Deposito bank adalah istilah yang umum dikenal dalam dunia perbankan, di mana dana nasabah disimpan dengan penarikan yang sesuai dengan jangka waktu tertentu. Hal ini membuat ketersediaan dana tersebut mudah diprediksi. Menurut perundang-undangan Nomor 10 Tahun 1998, deposito didefinisikan sebagai simpanan berjangka yang penarikannya hanya dapat dilakukan pada waktu tertentu berdasarkan perjanjian antara nasabah dan bank.
Dalam bahasa Arab, istilah ini dikenal sebagai Al-Wadai’ Al-Mashrifiyah. Dalam definisinya, deposito merupakan uang yang dipercayakan oleh individu atau badan hukum kepada bank, di mana bank berjanji untuk mengembalikannya sesuai dengan ketentuan yang disepakati.

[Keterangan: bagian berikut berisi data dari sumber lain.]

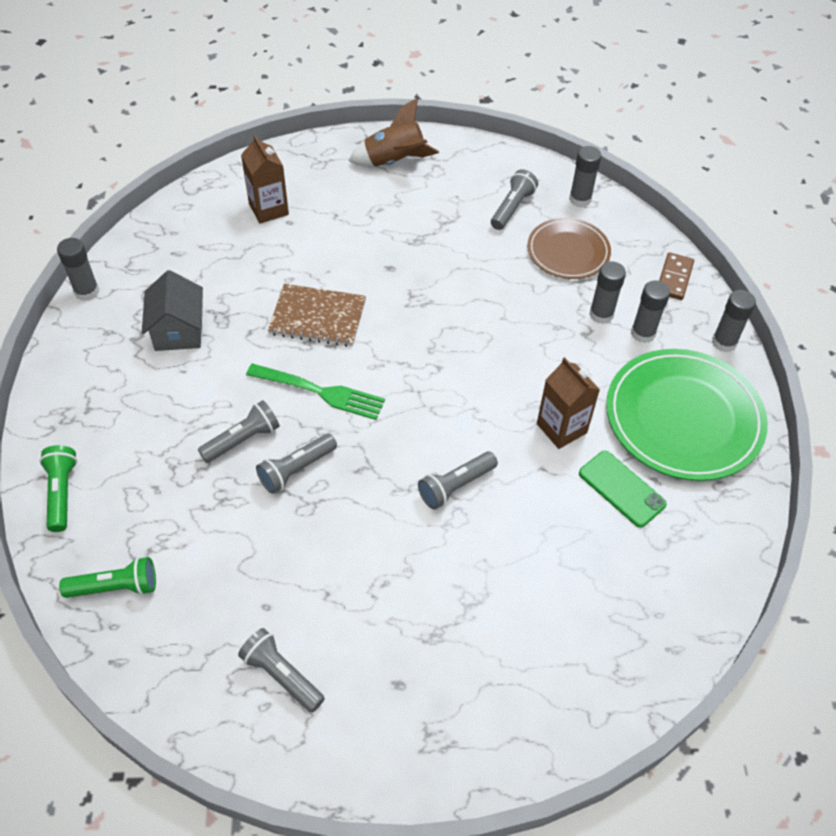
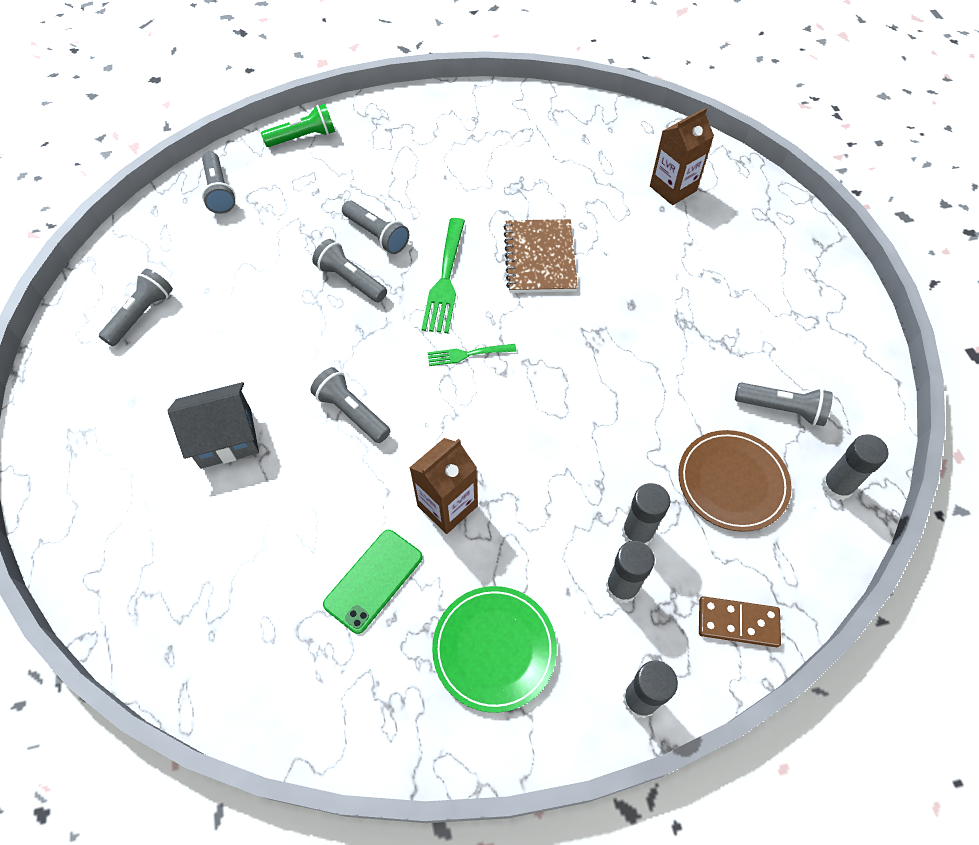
camera: 80 degrees right, 5 degrees up
grey glue stick [57,238,99,301] -> none
green flashlight [59,557,156,598] -> grey flashlight [202,152,236,214]
grey house [142,270,203,351] -> grey house moved to [167,382,259,469]
brown rocket [349,98,439,166] -> none
green plate [606,349,768,481] -> green plate [432,586,557,713], size x0.59
none -> green fork [427,344,516,366]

Islam mengatur semua aspek kehidupan manusia, termasuk praktik deposito. Beberapa cendekiawan Muslim berusaha untuk melakukan proses at-Takyif al-Fiqhi, yaitu menentukan hukum perkara baru dengan bersandarkan pada hukum lama dalam fiqih. Pertanyaannya adalah, akad fiqih apa yang dapat mengakomodasi dan melegitimasi praktik deposito ini?
Terdapat beberapa pendapat di kalangan ulama mengenai hal ini. Pendapat pertama menyatakan bahwa praktik deposito bank sama dengan akad wadi’ah (titipan) pada umumnya, di mana nasabah menitipkan uangnya kepada bank. Pendapat ini didasarkan pada kebiasaan depositor yang hanya menitipkan uang dan kehati-hatian bank dalam mengelola titipan tersebut. Namun, pendapat ini ditolak karena banyak depositor yang tidak memahami perbedaan istilah wadi’ah, qardh, dan dain. Kebanyakan depositor juga tidak akan menitipkan uang tanpa adanya jaminan, sehingga akad ini dianggap melanggar aturan wadi’ah yang bersifat yad amanah.
Pendapat kedua menyatakan bahwa praktik deposito bank sama dengan akad ijarah (sewa-menyewa), di mana depositor menyewakan uangnya kepada bank. Namun, ini juga ditolak karena tidak sah menyewakan sesuatu yang tidak dapat dimanfaatkan tanpa menghilangkan dzatiyahnya, seperti uang.
Pendapat ketiga berargumen bahwa praktik ini termasuk akad qardh (utang piutang), di mana depositor mengutangkan uang kepada bank dan bank wajib mengembalikannya pada waktu tertentu. Argumen ini didasarkan pada hilangnya kepemilikan nasabah ketika uang diserahkan kepada bank dan niat di balik akad tersebut. Namun, pendapat ini dibantah karena akad qardh seharusnya bersifat irfaq, sedangkan bank sebagai lembaga kaya tidak memerlukan bantuan dari depositor.
Pendapat keempat mengusulkan bahwa praktik ini termasuk akad ghair musamah, yaitu akad yang tidak memiliki padanan atau nama dalam fiqih klasik. Dalam hal ini, nasabah menyerahkan uang untuk dijaga, sedangkan bank menerima uang tersebut untuk dikelola.
Dari berbagai pendapat di atas, cenderung lebih tepat untuk memilih pendapat keempat, di mana realita praktik deposito tidak boleh dipaksakan untuk dicocokkan dengan hukum fiqih terdahulu, selama masih menghasilkan akad ghair musamah.